◆ **Task prompt**:
Retype, word for word, each line between the lines holding "30: (601, 199, 1.55)" and "63: (392, 205, 1.50)", inclusive, and leave the rest of the data alone.

◆ **Records to use**:

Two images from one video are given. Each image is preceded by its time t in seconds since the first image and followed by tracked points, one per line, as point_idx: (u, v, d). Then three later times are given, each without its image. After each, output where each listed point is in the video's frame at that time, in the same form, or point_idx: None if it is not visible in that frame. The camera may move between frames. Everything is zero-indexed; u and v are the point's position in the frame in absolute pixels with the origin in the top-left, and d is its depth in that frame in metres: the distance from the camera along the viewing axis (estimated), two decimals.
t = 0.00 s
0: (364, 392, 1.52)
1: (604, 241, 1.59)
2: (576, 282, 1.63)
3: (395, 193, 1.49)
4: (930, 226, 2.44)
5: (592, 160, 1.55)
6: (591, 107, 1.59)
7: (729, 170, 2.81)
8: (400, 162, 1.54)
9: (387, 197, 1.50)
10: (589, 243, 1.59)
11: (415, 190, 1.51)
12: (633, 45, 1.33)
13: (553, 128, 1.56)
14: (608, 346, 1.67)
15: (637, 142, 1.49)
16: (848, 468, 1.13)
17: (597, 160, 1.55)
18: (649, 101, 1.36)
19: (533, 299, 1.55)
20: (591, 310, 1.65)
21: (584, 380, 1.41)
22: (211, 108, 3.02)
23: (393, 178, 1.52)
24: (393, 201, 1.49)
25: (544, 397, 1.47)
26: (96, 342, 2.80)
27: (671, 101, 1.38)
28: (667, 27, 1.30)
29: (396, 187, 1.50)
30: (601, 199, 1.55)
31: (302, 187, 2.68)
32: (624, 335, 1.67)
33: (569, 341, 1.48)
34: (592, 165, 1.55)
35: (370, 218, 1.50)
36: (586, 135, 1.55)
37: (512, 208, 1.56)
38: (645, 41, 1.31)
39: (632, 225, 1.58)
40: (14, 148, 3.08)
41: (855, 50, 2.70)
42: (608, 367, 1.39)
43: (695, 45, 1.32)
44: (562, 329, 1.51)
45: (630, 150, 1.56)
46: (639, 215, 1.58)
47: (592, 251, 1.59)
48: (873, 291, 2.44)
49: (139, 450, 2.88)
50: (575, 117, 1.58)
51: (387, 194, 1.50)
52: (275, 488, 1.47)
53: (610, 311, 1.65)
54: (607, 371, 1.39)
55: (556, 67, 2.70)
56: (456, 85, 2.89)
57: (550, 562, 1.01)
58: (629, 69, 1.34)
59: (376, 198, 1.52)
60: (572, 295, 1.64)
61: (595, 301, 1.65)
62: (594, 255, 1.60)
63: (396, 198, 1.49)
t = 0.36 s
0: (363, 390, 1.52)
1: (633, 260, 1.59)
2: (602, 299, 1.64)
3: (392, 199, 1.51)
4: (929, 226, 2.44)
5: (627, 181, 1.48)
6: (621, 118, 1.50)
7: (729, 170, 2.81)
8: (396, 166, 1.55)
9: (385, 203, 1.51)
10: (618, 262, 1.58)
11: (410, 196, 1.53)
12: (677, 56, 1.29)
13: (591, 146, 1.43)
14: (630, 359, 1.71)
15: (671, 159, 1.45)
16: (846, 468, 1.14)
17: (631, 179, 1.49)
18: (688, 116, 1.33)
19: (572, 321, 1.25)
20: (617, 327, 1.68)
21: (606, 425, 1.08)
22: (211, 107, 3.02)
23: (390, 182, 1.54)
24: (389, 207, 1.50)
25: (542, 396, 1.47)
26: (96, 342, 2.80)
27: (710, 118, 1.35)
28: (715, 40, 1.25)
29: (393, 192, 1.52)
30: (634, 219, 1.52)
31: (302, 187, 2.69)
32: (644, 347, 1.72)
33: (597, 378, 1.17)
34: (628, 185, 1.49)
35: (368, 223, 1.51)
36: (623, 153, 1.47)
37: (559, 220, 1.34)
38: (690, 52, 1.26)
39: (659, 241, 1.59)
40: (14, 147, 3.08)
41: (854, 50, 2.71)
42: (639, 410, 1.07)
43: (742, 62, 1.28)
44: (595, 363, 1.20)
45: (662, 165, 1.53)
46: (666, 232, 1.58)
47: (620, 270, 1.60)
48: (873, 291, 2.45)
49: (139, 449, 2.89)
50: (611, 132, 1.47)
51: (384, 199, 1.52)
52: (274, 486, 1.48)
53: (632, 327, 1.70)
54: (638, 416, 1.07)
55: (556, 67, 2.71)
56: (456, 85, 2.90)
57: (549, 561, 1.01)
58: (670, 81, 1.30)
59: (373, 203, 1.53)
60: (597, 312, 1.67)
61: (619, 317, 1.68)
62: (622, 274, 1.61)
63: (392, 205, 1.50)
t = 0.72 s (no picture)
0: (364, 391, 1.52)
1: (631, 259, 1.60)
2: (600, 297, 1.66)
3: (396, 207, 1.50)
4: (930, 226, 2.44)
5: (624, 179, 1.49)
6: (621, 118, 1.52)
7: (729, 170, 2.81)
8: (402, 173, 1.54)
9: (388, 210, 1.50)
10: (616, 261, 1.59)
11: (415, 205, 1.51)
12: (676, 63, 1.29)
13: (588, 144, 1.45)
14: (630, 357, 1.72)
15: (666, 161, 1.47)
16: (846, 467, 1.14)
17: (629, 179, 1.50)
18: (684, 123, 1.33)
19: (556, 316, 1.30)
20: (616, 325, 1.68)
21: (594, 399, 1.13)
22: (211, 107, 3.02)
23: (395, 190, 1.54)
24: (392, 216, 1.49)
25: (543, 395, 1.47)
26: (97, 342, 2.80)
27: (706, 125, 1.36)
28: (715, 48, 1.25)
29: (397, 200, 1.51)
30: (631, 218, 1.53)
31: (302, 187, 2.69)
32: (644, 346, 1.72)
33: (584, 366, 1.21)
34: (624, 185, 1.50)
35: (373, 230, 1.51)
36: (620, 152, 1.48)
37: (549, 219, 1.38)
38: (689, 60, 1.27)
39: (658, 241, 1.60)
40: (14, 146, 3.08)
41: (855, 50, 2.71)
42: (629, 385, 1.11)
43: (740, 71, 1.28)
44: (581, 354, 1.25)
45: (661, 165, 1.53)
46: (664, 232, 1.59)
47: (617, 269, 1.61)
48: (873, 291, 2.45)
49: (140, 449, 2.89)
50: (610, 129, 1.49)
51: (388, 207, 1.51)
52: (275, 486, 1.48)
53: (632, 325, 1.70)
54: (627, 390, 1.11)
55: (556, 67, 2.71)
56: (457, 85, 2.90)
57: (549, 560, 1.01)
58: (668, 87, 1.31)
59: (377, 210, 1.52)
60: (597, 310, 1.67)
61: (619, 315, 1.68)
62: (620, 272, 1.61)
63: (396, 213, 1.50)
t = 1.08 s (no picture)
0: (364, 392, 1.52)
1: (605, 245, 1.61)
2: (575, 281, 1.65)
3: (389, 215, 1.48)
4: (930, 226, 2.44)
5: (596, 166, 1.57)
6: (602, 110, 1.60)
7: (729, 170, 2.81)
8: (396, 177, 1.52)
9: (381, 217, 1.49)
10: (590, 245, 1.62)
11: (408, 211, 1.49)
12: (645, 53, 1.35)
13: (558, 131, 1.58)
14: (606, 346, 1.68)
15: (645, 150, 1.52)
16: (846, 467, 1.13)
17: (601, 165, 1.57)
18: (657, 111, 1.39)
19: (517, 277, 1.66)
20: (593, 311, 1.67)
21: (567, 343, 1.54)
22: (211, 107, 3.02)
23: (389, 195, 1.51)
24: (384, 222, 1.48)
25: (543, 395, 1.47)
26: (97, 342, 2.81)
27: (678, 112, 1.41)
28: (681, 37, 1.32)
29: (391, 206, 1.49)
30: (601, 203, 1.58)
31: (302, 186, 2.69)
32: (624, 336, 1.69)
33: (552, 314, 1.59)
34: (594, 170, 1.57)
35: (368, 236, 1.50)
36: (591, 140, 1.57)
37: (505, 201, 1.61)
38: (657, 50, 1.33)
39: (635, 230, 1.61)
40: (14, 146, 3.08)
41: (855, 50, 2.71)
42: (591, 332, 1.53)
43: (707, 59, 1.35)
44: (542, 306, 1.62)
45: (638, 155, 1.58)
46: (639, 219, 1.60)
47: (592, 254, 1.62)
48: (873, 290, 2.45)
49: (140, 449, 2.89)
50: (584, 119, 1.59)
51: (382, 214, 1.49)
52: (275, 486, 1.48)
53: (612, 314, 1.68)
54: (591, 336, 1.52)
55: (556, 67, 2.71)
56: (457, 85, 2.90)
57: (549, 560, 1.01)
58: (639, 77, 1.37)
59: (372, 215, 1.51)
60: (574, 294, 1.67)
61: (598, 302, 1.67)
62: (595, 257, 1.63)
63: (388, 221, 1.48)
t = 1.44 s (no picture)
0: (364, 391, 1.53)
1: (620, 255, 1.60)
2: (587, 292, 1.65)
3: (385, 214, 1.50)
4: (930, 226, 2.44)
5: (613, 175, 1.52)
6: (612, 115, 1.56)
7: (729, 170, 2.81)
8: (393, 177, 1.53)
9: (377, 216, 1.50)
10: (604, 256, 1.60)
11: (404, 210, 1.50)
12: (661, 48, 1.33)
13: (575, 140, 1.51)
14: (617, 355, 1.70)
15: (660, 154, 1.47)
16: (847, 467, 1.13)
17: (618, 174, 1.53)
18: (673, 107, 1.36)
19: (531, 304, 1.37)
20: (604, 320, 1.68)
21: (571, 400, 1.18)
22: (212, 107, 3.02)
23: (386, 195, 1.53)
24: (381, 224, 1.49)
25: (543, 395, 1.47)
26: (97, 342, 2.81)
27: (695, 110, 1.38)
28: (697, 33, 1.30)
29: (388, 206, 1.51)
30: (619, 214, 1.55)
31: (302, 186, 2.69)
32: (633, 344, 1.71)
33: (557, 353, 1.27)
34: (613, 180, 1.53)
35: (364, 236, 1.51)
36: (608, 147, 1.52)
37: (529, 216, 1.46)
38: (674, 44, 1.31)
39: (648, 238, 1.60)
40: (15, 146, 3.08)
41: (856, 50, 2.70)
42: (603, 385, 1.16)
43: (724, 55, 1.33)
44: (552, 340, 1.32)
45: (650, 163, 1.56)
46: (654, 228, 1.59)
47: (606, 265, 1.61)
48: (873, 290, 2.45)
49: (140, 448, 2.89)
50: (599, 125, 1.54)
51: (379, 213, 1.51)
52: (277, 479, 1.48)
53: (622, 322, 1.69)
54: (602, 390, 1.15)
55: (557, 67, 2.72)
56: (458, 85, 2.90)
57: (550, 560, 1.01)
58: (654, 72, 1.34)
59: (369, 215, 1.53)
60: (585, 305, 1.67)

◆ **Task solution**:
30: (601, 199, 1.55)
31: (302, 187, 2.68)
32: (624, 335, 1.67)
33: (569, 341, 1.48)
34: (592, 165, 1.55)
35: (370, 218, 1.50)
36: (586, 135, 1.55)
37: (512, 208, 1.56)
38: (645, 41, 1.31)
39: (632, 225, 1.58)
40: (14, 148, 3.08)
41: (855, 50, 2.70)
42: (608, 367, 1.39)
43: (695, 45, 1.32)
44: (562, 329, 1.51)
45: (630, 150, 1.56)
46: (639, 215, 1.58)
47: (592, 251, 1.59)
48: (873, 291, 2.44)
49: (139, 450, 2.88)
50: (575, 117, 1.58)
51: (387, 194, 1.50)
52: (275, 488, 1.47)
53: (610, 311, 1.65)
54: (607, 371, 1.39)
55: (556, 67, 2.70)
56: (456, 85, 2.89)
57: (550, 562, 1.01)
58: (629, 69, 1.34)
59: (376, 198, 1.52)
60: (572, 295, 1.64)
61: (595, 301, 1.65)
62: (594, 255, 1.60)
63: (396, 198, 1.49)
t = 0.36 s
0: (363, 390, 1.52)
1: (633, 260, 1.59)
2: (602, 299, 1.64)
3: (392, 199, 1.51)
4: (929, 226, 2.44)
5: (627, 181, 1.48)
6: (621, 118, 1.50)
7: (729, 170, 2.81)
8: (396, 166, 1.55)
9: (385, 203, 1.51)
10: (618, 262, 1.58)
11: (410, 196, 1.53)
12: (677, 56, 1.29)
13: (591, 146, 1.43)
14: (630, 359, 1.71)
15: (671, 159, 1.45)
16: (846, 468, 1.14)
17: (631, 179, 1.49)
18: (688, 116, 1.33)
19: (572, 321, 1.25)
20: (617, 327, 1.68)
21: (606, 425, 1.08)
22: (211, 107, 3.02)
23: (390, 182, 1.54)
24: (389, 207, 1.50)
25: (542, 396, 1.47)
26: (96, 342, 2.80)
27: (710, 118, 1.35)
28: (715, 40, 1.25)
29: (393, 192, 1.52)
30: (634, 219, 1.52)
31: (302, 187, 2.69)
32: (644, 347, 1.72)
33: (597, 378, 1.17)
34: (628, 185, 1.49)
35: (368, 223, 1.51)
36: (623, 153, 1.47)
37: (559, 220, 1.34)
38: (690, 52, 1.26)
39: (659, 241, 1.59)
40: (14, 147, 3.08)
41: (854, 50, 2.71)
42: (639, 410, 1.07)
43: (742, 62, 1.28)
44: (595, 363, 1.20)
45: (662, 165, 1.53)
46: (666, 232, 1.58)
47: (620, 270, 1.60)
48: (873, 291, 2.45)
49: (139, 449, 2.89)
50: (611, 132, 1.47)
51: (384, 199, 1.52)
52: (274, 486, 1.48)
53: (632, 327, 1.70)
54: (638, 416, 1.07)
55: (556, 67, 2.71)
56: (456, 85, 2.90)
57: (549, 561, 1.01)
58: (670, 81, 1.30)
59: (373, 203, 1.53)
60: (597, 312, 1.67)
61: (619, 317, 1.68)
62: (622, 274, 1.61)
63: (392, 205, 1.50)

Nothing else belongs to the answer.